**What you need to do**
In the data that follows, give the number of lines containing the word "berardi". Offer no additional comment.

**Collected data**
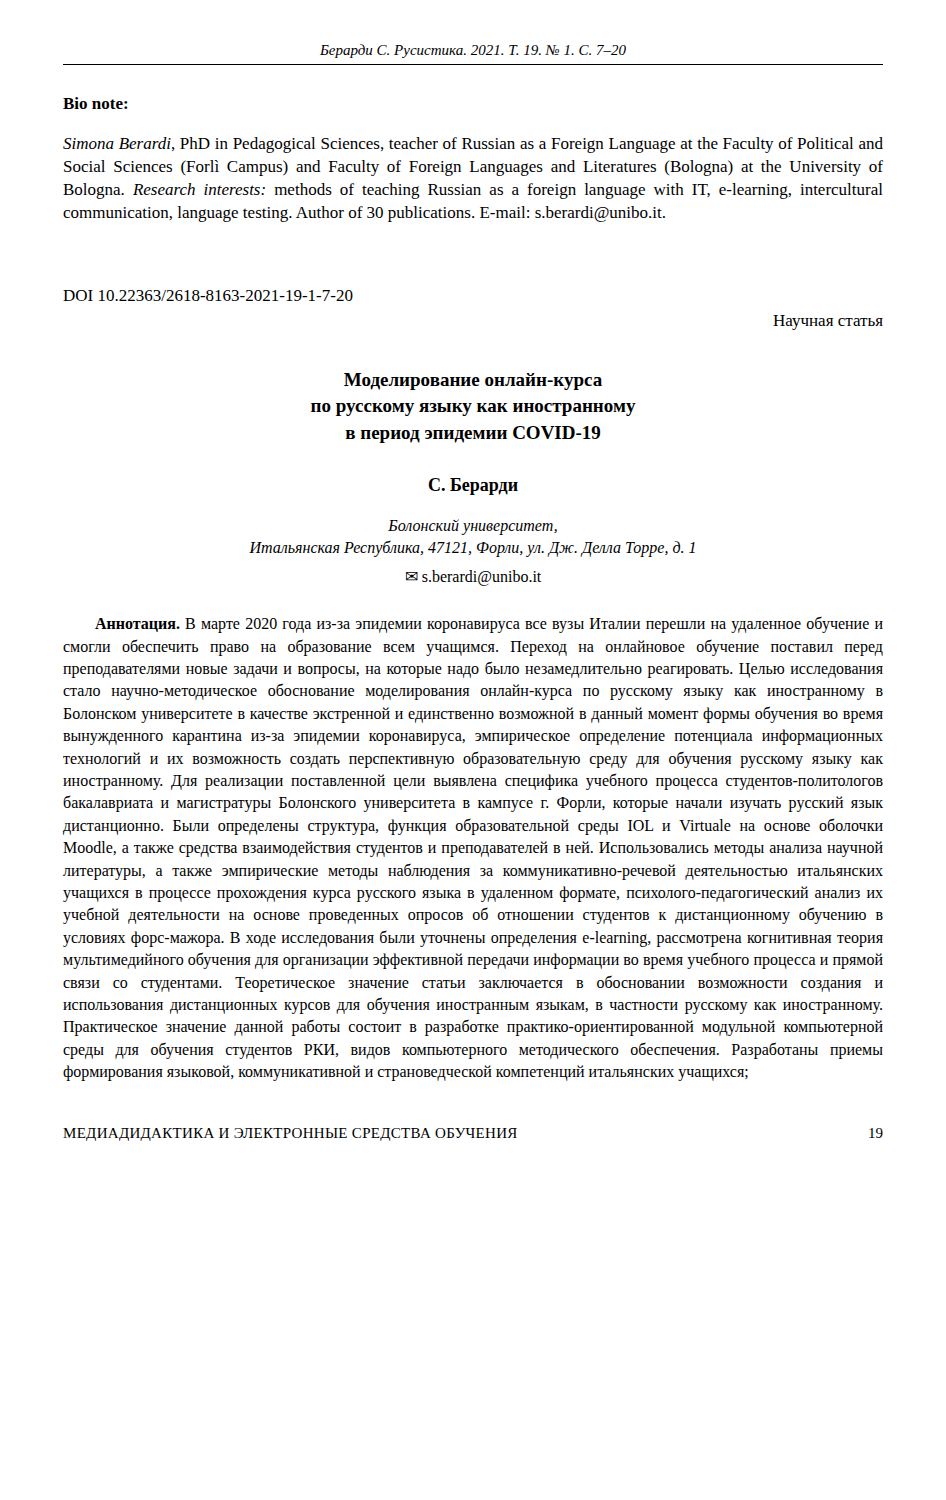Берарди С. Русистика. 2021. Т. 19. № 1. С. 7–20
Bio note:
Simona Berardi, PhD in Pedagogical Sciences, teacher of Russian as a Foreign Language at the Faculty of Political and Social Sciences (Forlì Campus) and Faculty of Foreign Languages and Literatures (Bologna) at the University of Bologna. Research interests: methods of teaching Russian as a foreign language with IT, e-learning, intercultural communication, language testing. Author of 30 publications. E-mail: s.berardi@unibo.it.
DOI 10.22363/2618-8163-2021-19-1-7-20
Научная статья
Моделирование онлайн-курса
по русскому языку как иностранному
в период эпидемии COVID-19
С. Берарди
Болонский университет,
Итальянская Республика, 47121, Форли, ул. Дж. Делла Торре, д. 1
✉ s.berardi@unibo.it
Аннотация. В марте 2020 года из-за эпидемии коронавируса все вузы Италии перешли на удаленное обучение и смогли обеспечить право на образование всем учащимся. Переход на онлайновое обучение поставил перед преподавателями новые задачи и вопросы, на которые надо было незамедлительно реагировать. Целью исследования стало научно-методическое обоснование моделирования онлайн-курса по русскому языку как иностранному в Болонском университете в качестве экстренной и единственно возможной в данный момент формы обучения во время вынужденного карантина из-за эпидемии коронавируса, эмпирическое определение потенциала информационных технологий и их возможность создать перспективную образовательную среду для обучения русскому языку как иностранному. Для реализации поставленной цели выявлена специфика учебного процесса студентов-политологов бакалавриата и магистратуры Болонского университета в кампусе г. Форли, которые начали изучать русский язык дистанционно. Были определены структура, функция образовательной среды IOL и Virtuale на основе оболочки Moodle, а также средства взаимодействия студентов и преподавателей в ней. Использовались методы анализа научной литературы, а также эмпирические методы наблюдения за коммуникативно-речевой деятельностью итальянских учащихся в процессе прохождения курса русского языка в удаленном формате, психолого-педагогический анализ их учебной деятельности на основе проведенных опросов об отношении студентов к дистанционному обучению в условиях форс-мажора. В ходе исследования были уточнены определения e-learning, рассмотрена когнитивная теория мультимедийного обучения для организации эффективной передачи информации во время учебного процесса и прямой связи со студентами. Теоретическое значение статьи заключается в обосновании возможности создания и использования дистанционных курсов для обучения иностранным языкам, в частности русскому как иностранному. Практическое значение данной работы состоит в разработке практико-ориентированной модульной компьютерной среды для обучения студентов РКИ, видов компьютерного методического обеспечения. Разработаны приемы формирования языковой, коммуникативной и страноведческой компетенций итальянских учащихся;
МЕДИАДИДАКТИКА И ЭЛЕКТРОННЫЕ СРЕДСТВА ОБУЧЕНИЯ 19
==
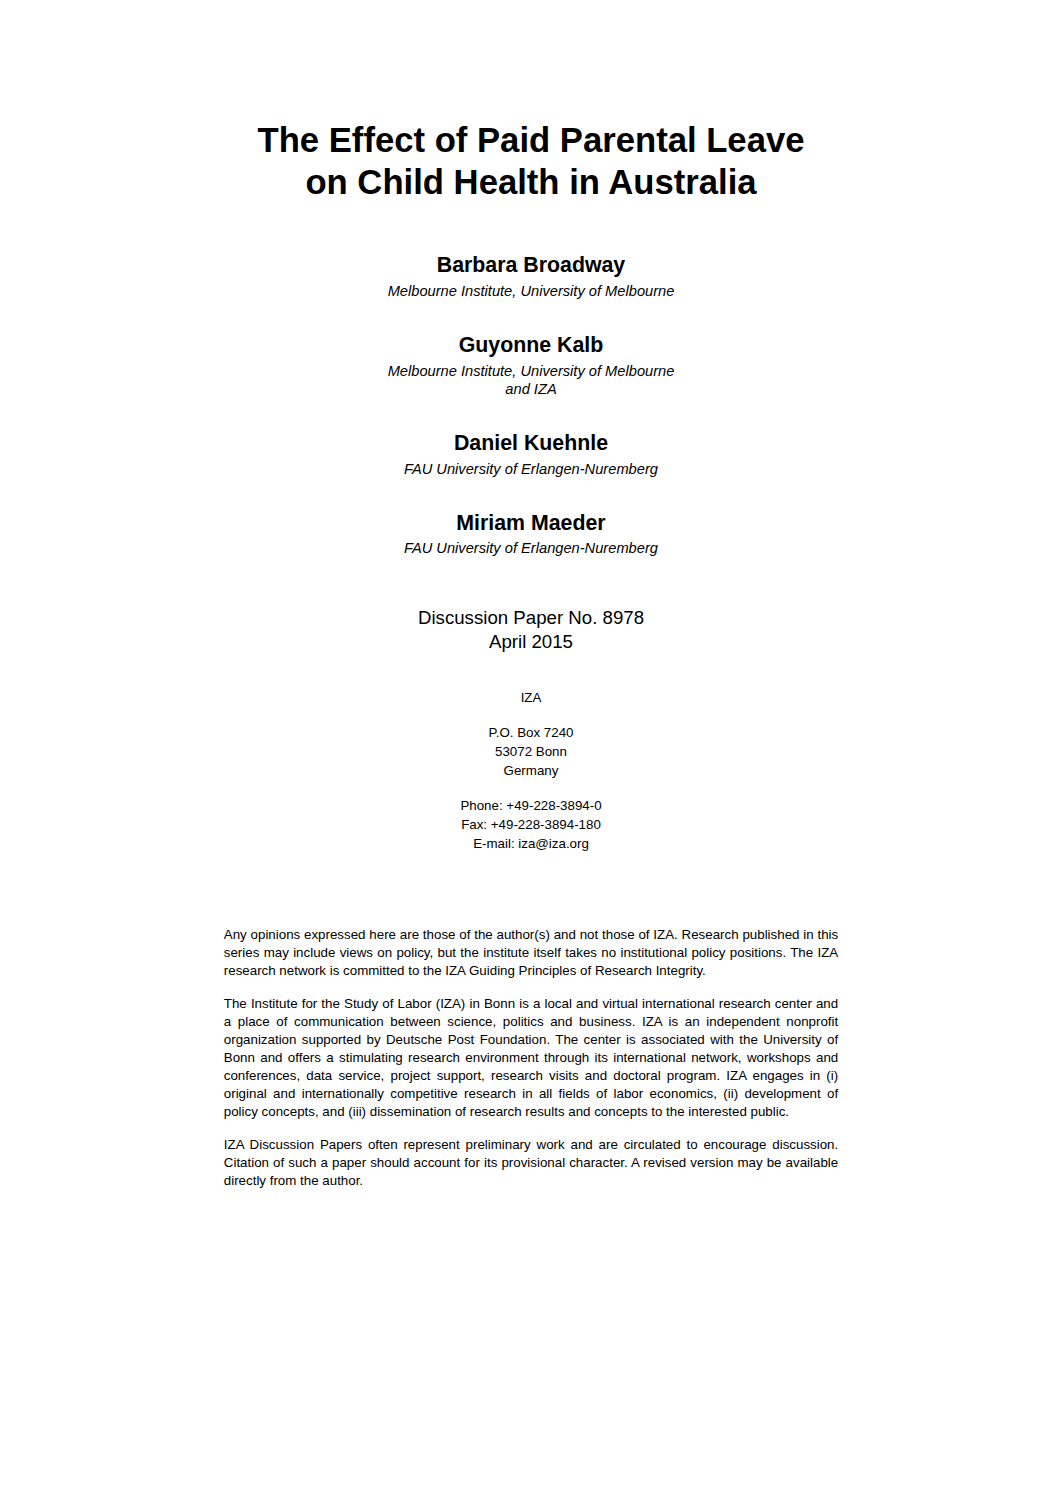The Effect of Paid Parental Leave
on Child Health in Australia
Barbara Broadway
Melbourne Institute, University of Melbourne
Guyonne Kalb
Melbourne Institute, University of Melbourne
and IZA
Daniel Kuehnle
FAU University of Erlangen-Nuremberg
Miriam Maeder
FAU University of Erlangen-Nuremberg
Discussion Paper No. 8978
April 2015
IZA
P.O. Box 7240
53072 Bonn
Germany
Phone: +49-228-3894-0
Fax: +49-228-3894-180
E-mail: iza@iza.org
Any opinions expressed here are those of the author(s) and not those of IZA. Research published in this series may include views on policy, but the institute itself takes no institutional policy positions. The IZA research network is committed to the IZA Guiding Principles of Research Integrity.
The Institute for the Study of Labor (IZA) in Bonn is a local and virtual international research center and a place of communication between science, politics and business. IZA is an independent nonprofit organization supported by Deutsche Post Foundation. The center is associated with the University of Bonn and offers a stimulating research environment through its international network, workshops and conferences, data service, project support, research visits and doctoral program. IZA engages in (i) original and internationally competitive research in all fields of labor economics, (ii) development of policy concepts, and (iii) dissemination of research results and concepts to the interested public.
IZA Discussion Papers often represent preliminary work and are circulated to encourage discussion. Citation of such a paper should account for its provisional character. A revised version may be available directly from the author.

**Exercise response**
2